Allie folded up the bloodied bandages, her grin fading. I knew she wanted answers, too, but she only said, “You're still coming to dinner, aren't you?”

Caleb had set my knife on the dresser. I took it, wiped the blade carefully on a spare bandage, and slipped it into my belt. Allie frowned at that. I glanced at Matthew, hesitant to leave him alone.

Tallow emerged from beneath the bed, stretching and yawning. Caleb turned to me again, eyes narrowed. If I stayed here, he'd only ask more questions. I took the old cat in my arms and followed Allie from the room.

Samuel joined us downstairs. Together we stepped outside into a twilight town much like my own: dirt path, whitewashed houses, open fields. The sky was heavy with the wet dishrag smell that came before rain. Yet
beyond the houses and fields I caught glimpses of a green hedge, taller than a grown man. The Commons was the largest building in town.

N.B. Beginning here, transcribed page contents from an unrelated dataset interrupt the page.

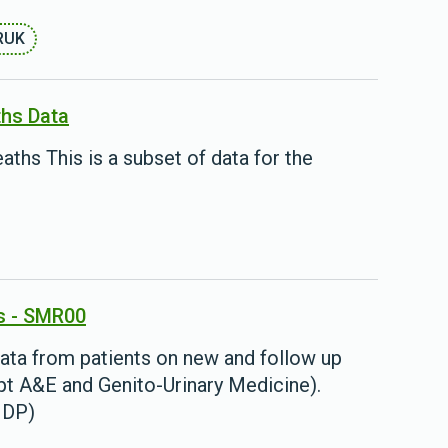
RUK
ths Data
aths This is a subset of data for the
s - SMR00
ata from patients on new and follow up
cept A&E and Genito-Urinary Medicine).
BHDP)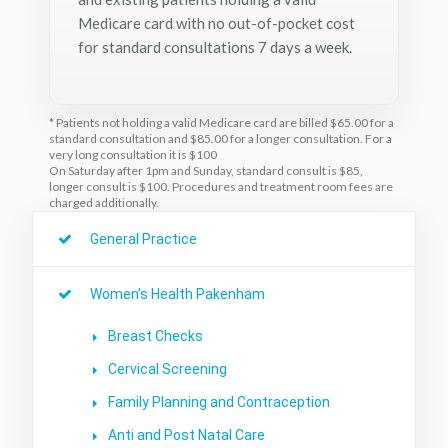
Medicare card with no out-of-pocket cost
for standard consultations 7 days a week.
* Patients not holding a valid Medicare card are billed $65.00 for a
standard consultation and $85.00 for a longer consultation. For a
very long consultation it is $100
On Saturday after 1pm and Sunday, standard consult is $85,
longer consult is $100. Procedures and treatment room fees are
charged additionally.
General Practice
Women’s Health Pakenham
Breast Checks
Cervical Screening
Family Planning and Contraception
Anti and Post Natal Care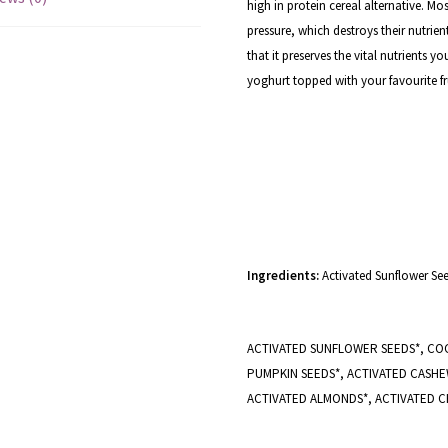
high in protein cereal alternative. Mo
pressure, which destroys their nutrient
that it preserves the vital nutrients 
yoghurt topped with your favourite fru
Ingredients:
Activated Sunflower Se
ACTIVATED SUNFLOWER SEEDS*, COC
PUMPKIN SEEDS*, ACTIVATED CASHEW
ACTIVATED ALMONDS*, ACTIVATED CH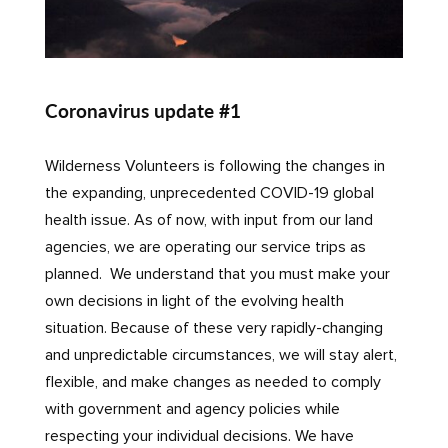
Coronavirus update #1
Wilderness Volunteers is following the changes in
the expanding, unprecedented COVID-19 global
health issue. As of now, with input from our land
agencies, we are operating our service trips as
planned. We understand that you must make your
own decisions in light of the evolving health
situation. Because of these very rapidly-changing
and unpredictable circumstances, we will stay alert,
flexible, and make changes as needed to comply
with government and agency policies while
respecting your individual decisions. We have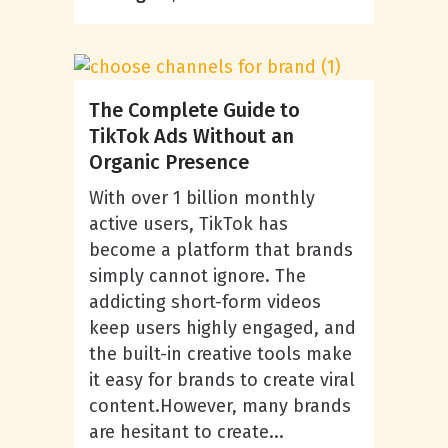
The Complete Guide to
TikTok Ads Without an
Organic Presence
With over 1 billion monthly
active users, TikTok has
become a platform that brands
simply cannot ignore. The
addicting short-form videos
keep users highly engaged, and
the built-in creative tools make
it easy for brands to create viral
content.However, many brands
are hesitant to create...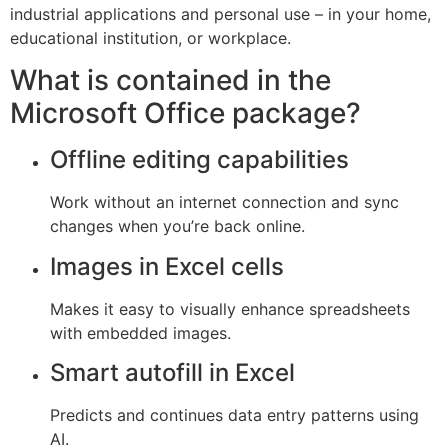
industrial applications and personal use – in your home,
educational institution, or workplace.
What is contained in the
Microsoft Office package?
Offline editing capabilities
Work without an internet connection and sync
changes when you’re back online.
Images in Excel cells
Makes it easy to visually enhance spreadsheets
with embedded images.
Smart autofill in Excel
Predicts and continues data entry patterns using
AI.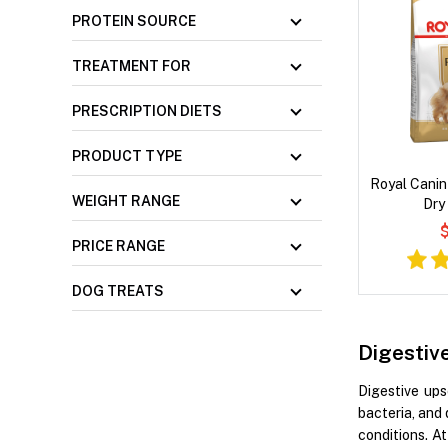
PROTEIN SOURCE
TREATMENT FOR
PRESCRIPTION DIETS
PRODUCT TYPE
Royal Canin
WEIGHT RANGE
Dry
$
PRICE RANGE
DOG TREATS
Digestiv
Digestive ups
bacteria, and 
conditions. A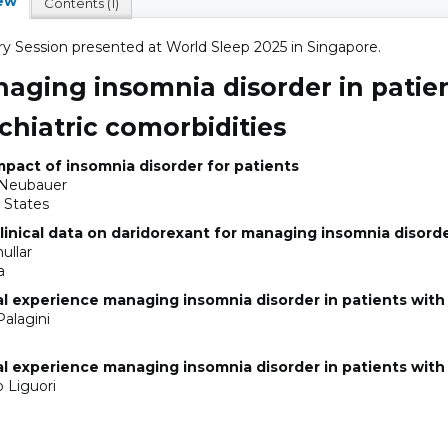
ew
Contents (1)
ry Session presented at World Sleep 2025 in Singapore.
aging insomnia disorder in patie
chiatric comorbidities
pact of insomnia disorder for patients
 Neubauer
 States
linical data on daridorexant for managing insomnia disord
ullar
a
al experience managing insomnia disorder in patients with
Palagini
al experience managing insomnia disorder in patients with
o Liguori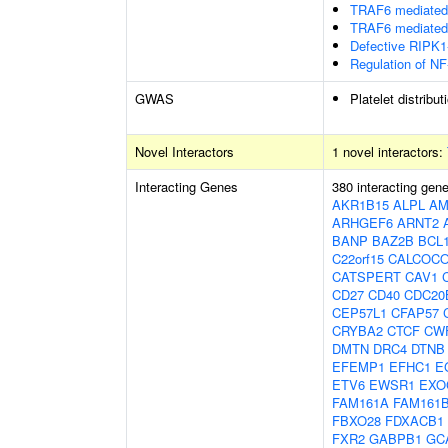
TRAF6 mediated 
TRAF6 mediated 
Defective RIPK1
Regulation of NF
GWAS
Platelet distribut
Novel Interactors
1 novel interactors:
Interacting Genes
380 interacting gen
AKR1B15
ALPL
AM
ARHGEF6
ARNT2
BANP
BAZ2B
BCL
C22orf15
CALCOC
CATSPERT
CAV1
CD27
CD40
CDC20
CEP57L1
CFAP57
CRYBA2
CTCF
CW
DMTN
DRC4
DTNB
EFEMP1
EFHC1
E
ETV6
EWSR1
EXO
FAM161A
FAM161
FBXO28
FDXACB1
FXR2
GABPB1
GC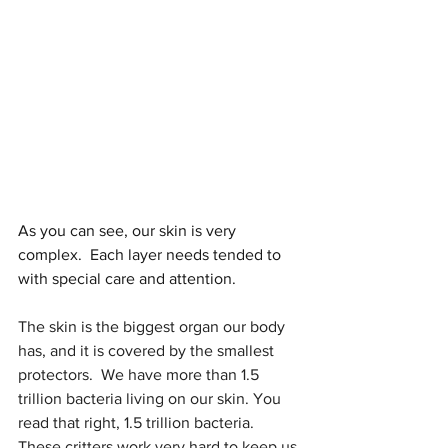
As you can see, our skin is very 
complex.  Each layer needs tended to 
with special care and attention.
The skin is the biggest organ our body 
has, and it is covered by the smallest 
protectors.  We have more than 1.5 
trillion bacteria living on our skin. You 
read that right, 1.5 trillion bacteria.  
These critters work very hard to keep us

A cracked sign above the door read Coffee Pot Café. “That sign used to light up pink and green,” Samuel told me as we stepped inside. “Tack iest thing for miles around. I sure miss the coffee, though.”

A few dozen people sat in a room lit by bright lamps much like those in Samuel's house. In one corner, someone played a tarnished old flute while others listened as they ate. Mom used to play the flute, Before, but who had time for such things now? Didn't players and listeners both have work to do, in this town as much as in mine? The listeners here included a toddler with clear hair that curled about her shoulders, but no one seemed concerned, any more than they seemed concerned about Karin or Caleb.

In a kitchen beyond a rusted metal counter, Samuel, Allie, and I served ourselves bowls of fish and bean stew from a cauldron over a hearth. Allie also handed me a round green fruit, which she called an apple. I wondered why any town would risk harvesting fruit. Corn and beans were dangerous enough, and they didn't grow on
trees. Unless, of course, the apple trees listened to Karin the same way mulberry trees did.

Another couple joined us at one of the room's steel-and-plastic tables. They had a girl Allie's age with them, as well as a boy a little younger. I felt everyone's eyes on me as I ate, but no one asked any more questions. For a while Allie's gaze kept straying to my knife, as if she feared she'd find me clutching steel again at any moment. Then Tallow twined around Allie's legs, and she turned her attention to offering the cat small pieces of fish. The other girl joined in. Tallow walked back and forth between them, happily licking their fingers. I bit into my apple. It tasted so sweet my teeth hurt—sweeter than tea dosed with mint, sweeter than new-harvested corn.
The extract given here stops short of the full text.